Now there's a renewed effort to revive another avenue of reform: the courts.
A lawsuit filed Monday by Atlanta-area Democratic U.S. Reps. John Lewis and Hank Johnson, among others, argues that the 60-vote hurdle to conduct Senate business is unconstitutional because it subverts the idea of majority rule.The suit focuses in particular on the failure to pass the Disclose Act and the Dream Act.
Filed in federal court in Washington, the suit argues that the filibuster gives a minority of one legislative chamber veto power over all three branches of government, by allowing frequent blocking of executive and judicial nominees.

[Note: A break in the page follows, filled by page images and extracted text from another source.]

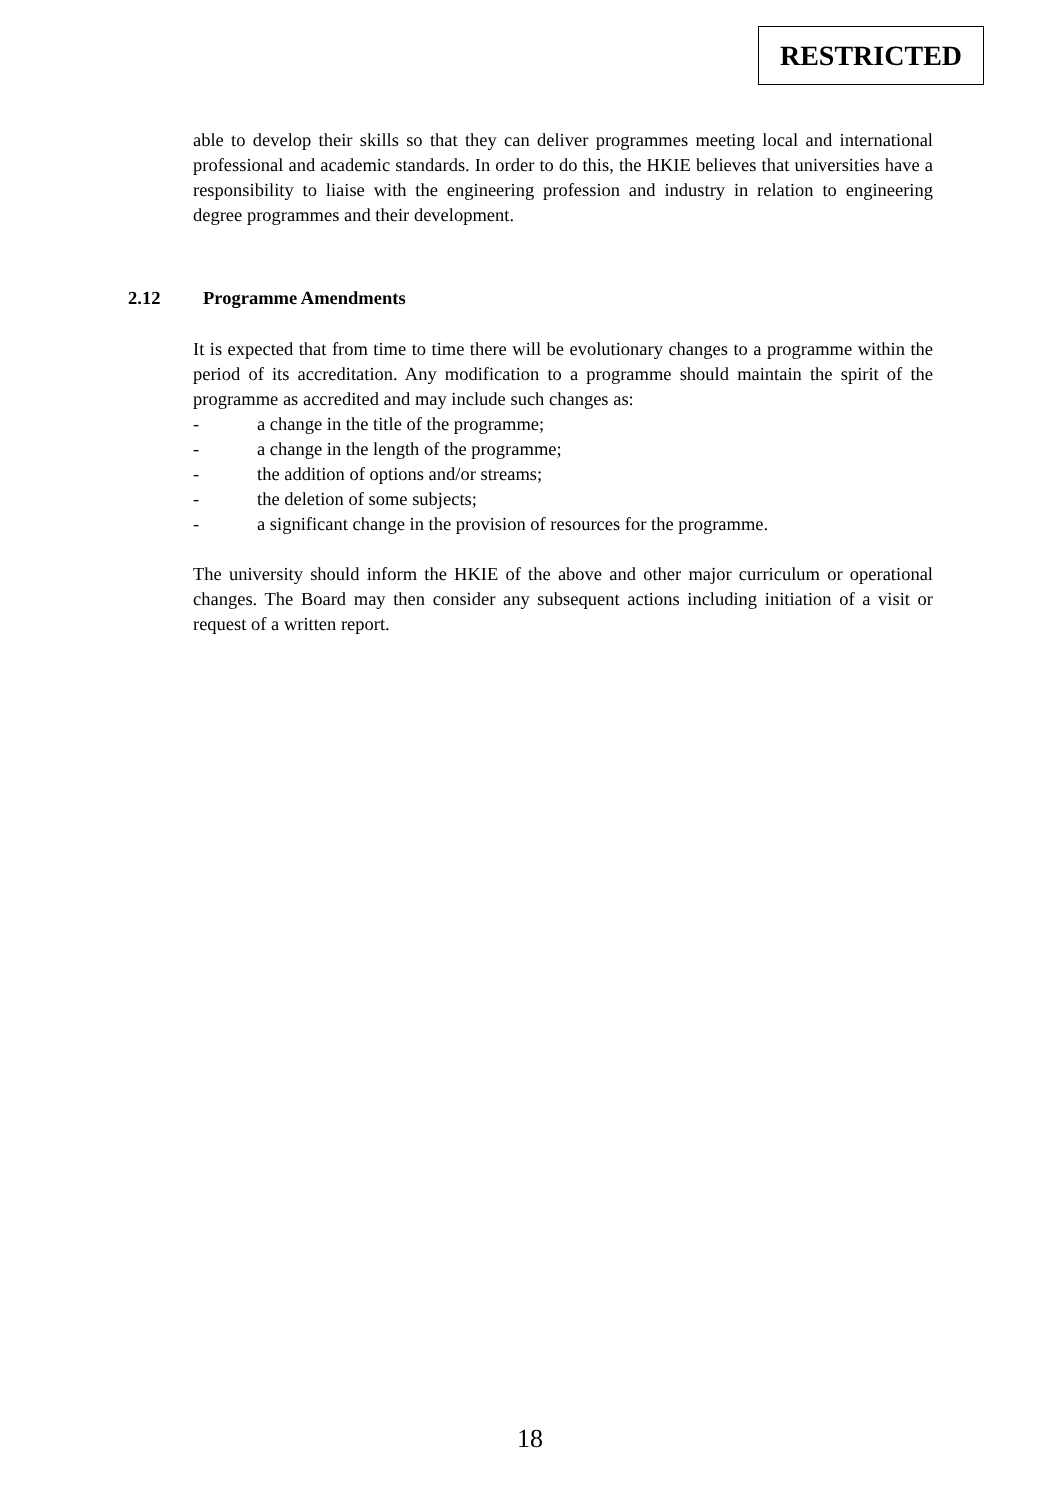RESTRICTED
able to develop their skills so that they can deliver programmes meeting local and international professional and academic standards. In order to do this, the HKIE believes that universities have a responsibility to liaise with the engineering profession and industry in relation to engineering degree programmes and their development.
2.12 Programme Amendments
It is expected that from time to time there will be evolutionary changes to a programme within the period of its accreditation. Any modification to a programme should maintain the spirit of the programme as accredited and may include such changes as:
- a change in the title of the programme;
- a change in the length of the programme;
- the addition of options and/or streams;
- the deletion of some subjects;
- a significant change in the provision of resources for the programme.
The university should inform the HKIE of the above and other major curriculum or operational changes. The Board may then consider any subsequent actions including initiation of a visit or request of a written report.
18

I'm not hugely optimistic about the prospects of the suit, simply because federal courts are normally loathe to get involved in the business of the political branches, particularly (you would think) where internal, procedural rulemaking is concerned. Nor am I 100 percent convinced it's a great idea to throw Congressional rulemaking open to the Roberts/Scalia judiciary. But I'll admit it was fascinating and enjoyable discussing the idea with lead counsel in the suit, Emmet Bondurant (who recently laid out his case to Ezra Klein), at an NYU Law school panel on filibuster reform a few years ago. (Brag, brag, brag! Yes, sometimes your Cheeto-munching front pagers masquerade as Very Serious People.)
Still, at the very least, perhaps the threat of outside forces acting on the Senate rules will be a motivating factor for the senators to clean their own house, before anyone else—particularly another branch of government (and one arguably in the unaccountable hands of conservative ideologues, at that)—takes the opportunity to do it for them.